Vous le savez quand la pensée de son nom ou la vue de son visage ne vous fait plus bouillir, mais que vous êtes désolé pour cette personne, que vous ressentez de la compassion pour elle et que vous espérez sincèrement qu'elle se repentira.
Il y a tellement de choses qui pourraient être dites et tellement de moyens dont vous auriez besoins pour vous sortir de là mais les bons mariages, comme les bonnes relations ne sont pas créées par des gens qui ne se sont jamais blessés mais seulement par des gens qui ont choisi de ne pas garder rancune.
1 Corinthiens 13/7: "L'amour excuse tout".
Le défi de la semaine:
Quoi que vous n'ayez pas pardonné à quelqu'un, choisissez de lui pardonner aujourd'hui.
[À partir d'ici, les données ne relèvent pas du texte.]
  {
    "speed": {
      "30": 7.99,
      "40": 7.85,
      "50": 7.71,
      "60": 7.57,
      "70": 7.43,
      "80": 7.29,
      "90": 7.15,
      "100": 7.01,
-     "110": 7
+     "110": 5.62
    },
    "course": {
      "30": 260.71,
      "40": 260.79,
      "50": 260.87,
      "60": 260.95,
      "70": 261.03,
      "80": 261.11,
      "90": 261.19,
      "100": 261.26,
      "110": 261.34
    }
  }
Réfléchissez à ce verset de Matthieu 6/12: " Pardonne-nous nos offenses, comme nous aussi nous pardonnons à ceux qui nous ont offensés."
Le fait de ne pas avoir pardonné vous a sûrement conduits en prison.
Choisissez de pardonner aujourd'hui, remettez tous vos griefs au Seigneur et prenez la clé qu'il vous tend pour vous libérer de votre cellule sombre et confinée.
Libérez tous ceux qui vous ont blessé et vous serez vous-même libre!
Dites du plus profond de votre cœur: "Je choisis de pardonner."